Thursday, July 17, 2008

RHEL 5.2 and HPC performance hints

Building on the SLES 10 sp2 kernel build post from a couple of weeks ago, we got the equivalent RHEL 5.2 page posted under the developerWorks umbrella. Mostly the same conceptual steps, but a little different in the specifics. And of course, in the RHEL 5.2 example, we reverse the example from SLES 10 by building a 4KB kernel where "normally" the RHEL 5.2 kernel is based on the 64KB pages. It's a good experiment to play with when you want to see the performance gains that emerge from leveraging larger page sizes.
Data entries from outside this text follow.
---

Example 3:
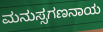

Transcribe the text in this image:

ಮನುಸ್ಸಗಣನಾಯ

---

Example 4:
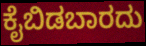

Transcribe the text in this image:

ಕೈಬಿಡಬಾರದು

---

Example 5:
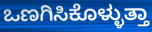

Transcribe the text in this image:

ಒಣಗಿಸಿಕೊಳ್ಳುತ್ತಾ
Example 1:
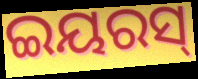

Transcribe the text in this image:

ଇୟରସ୍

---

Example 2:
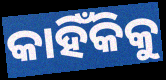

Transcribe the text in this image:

କାହିଁକିକୁ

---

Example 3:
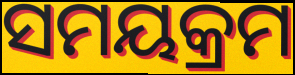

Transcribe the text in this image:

ସମୟକ୍ରମ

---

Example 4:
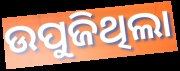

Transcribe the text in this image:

ଉପୁଜିଥିଲା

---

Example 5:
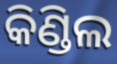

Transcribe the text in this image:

କିଣ୍ଡିଲ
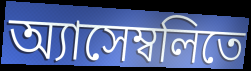
অ্যাসেম্বলিতে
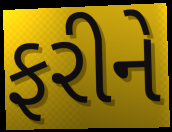
ફરીને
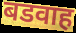
बडवाह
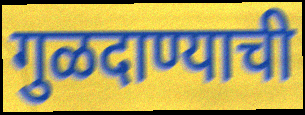
गुळदाण्याची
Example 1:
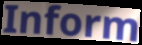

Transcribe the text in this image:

Inform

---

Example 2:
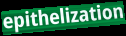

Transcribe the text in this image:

epithelization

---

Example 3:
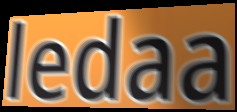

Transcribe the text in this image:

ledaa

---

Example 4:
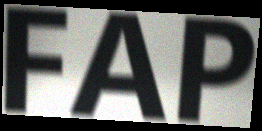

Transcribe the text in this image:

FAP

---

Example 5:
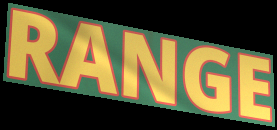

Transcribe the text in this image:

RANGE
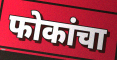
फोकांचा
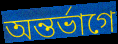
অন্তর্ভাগে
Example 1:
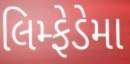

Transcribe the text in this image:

લિમ્ફેડેમા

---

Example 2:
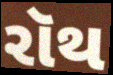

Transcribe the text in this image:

રૉથ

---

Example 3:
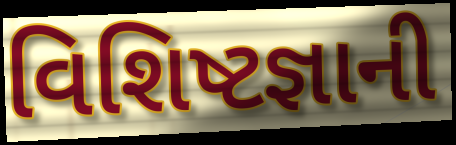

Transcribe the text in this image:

વિશિષ્ટજ્ઞાની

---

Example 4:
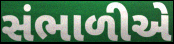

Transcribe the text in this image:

સંભાળીએ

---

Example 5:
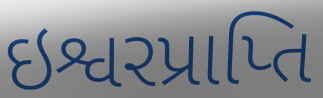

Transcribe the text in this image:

ઇશ્વરપ્રાપ્તિ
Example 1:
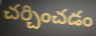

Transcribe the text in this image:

చర్చించడం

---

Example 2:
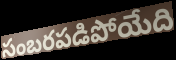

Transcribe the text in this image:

సంబరపడిపోయేది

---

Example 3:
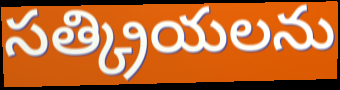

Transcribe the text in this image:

సత్క్రియలను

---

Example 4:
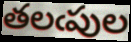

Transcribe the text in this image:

తలఁపుల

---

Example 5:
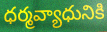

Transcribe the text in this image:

ధర్మవ్యాధునికి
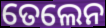
ତେଲେନ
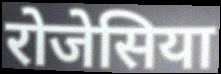
रोजेसिया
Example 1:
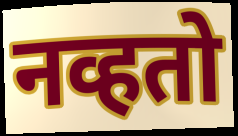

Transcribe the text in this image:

नव्हतो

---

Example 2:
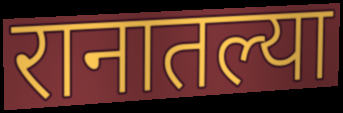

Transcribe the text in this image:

रानातल्या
Re-building a RHEL 5 kernel for Power

We linked this in under the HPC Central wiki page where several of us are playing around with adding descriptive how-to's for HPC workloads based on practical experience.
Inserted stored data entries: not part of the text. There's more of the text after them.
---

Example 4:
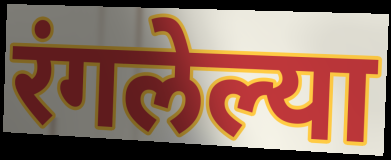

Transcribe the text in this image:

रंगलेल्या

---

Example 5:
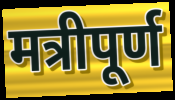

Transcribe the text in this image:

मत्रीपूर्ण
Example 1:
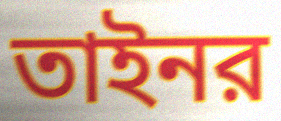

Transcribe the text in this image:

তাইনর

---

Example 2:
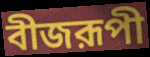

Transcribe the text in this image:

বীজরূপী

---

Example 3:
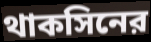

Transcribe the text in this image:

থাকসিনের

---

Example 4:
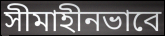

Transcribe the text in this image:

সীমাহীনভাবে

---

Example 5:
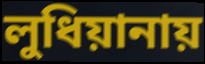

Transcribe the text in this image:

লুধিয়ানায়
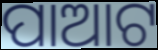
ପାଆଟ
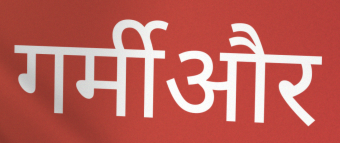
गर्मीऔर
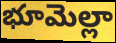
భూమెల్లా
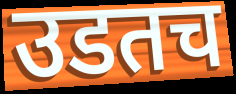
उडतच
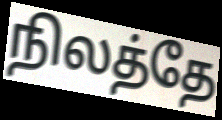
நிலத்தே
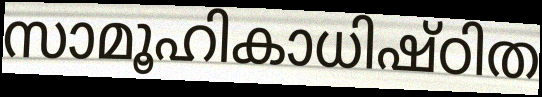
സാമൂഹികാധിഷ്ഠിത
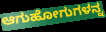
ಆಗುಹೋಗುಗಳನ್ನ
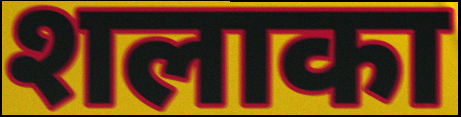
शलाका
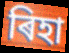
ৰিহা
See HPC Central, follow the link to the Red Hat Enterprise Linux page, which is where the kernel page is linked in. We plan to replicate these pieces for SUSE Linux Enterprise Server next month.

Tuesday, July 15, 2008

The building blocks of HPC

Top 500 again. Linpack HPL. Hitting half a teraflop on a single system.
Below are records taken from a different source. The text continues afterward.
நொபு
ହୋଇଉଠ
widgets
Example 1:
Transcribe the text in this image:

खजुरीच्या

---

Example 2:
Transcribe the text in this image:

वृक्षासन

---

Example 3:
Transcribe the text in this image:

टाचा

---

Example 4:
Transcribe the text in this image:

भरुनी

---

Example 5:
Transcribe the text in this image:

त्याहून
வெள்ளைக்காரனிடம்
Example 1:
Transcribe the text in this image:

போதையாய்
Using RHEL 5.2 on a single IBM Power 575 system, Linux was able to hit half a teraflop with Linpack. These water-cooled systems are pretty nice. Thirty-two POWER6 cores packed into a fairly dense 2U rack form factor. These systems are designed for clusters, so 14 nodes (14 single systems) can be loaded into a single rack. Water piping winds its way into each system and over the cores (we of course had to pop one open to see how things looked and worked). The systems can be loaded with 128GB or 256GB of memory. A colleague provided a nice summary of the Linpack result over on IBM's developerWorks.

For Linux, there are several interesting pieces, especially as we look at Linpack as one of the key workloads that takes advantage of easy HPC building blocks. RHEL 5.2 comes with 64KB pages. The 64KB pages provides easy performance gains out of the box. The commercial compilers and math libraries provide the tailored and easy exploitation of the POWER6 systems. Running Linpack on clusters is the whole basis for the Top 500 workloads.

It's easy to take advantage of the building blocks in RHEL 5.2. OpenMPI in particular, the Infiniband stack, libraries tuned for the POWER hardware are all included. When we fire up a cluster node, we automatically install these components.

openmpi including -devel packages
openib
libehca
libibverbs-utils
openssl

These building blocks allow us to take the half-a-teraflop single system Linpack result and begin running it "out-of-the-box" on multiple nodes. There are cluster experts around that I'm learning from. Lots of interesting new challenges in the interconnect technologies and configurations. In this realm, I'm learning that one of the technology shifts emerging is the 10GBe (10GB Ethernet) interconnect vs Infiniband. Infiniband has all sorts of learning curves associated with it. Everytime I try to do something with Infiniband, I'm finding another thing to learn. It'll be interesting to see whether the 10GBe technology will be more like simply plugging in an Ethernet cable and off we go. A good summer project...

Bill Buros

Bill leads an IBM Linux performance team in Austin Tx (the only place really to live in Texas). The team is focused on IBM's Power offerings (old, new, and future) working with IBM's Linux Technology Center (the LTC). While the focus is primarily on Power systems, the team also analyzes and improves overall Linux performance for IBM's xSeries products (both Intel and AMD) , driving performance improvements which are both common for Linux and occasionally unique to the hardware offerings.

Performance analysis techniques, tools, and approaches are nicely common across Linux. Having worked for years in performance, there are still daily reminders of how much there is to learn in this space, so in many ways this blog is simply another vehicle in the continuing journey to becoming a more experienced "performance professional". One of several journeys in life.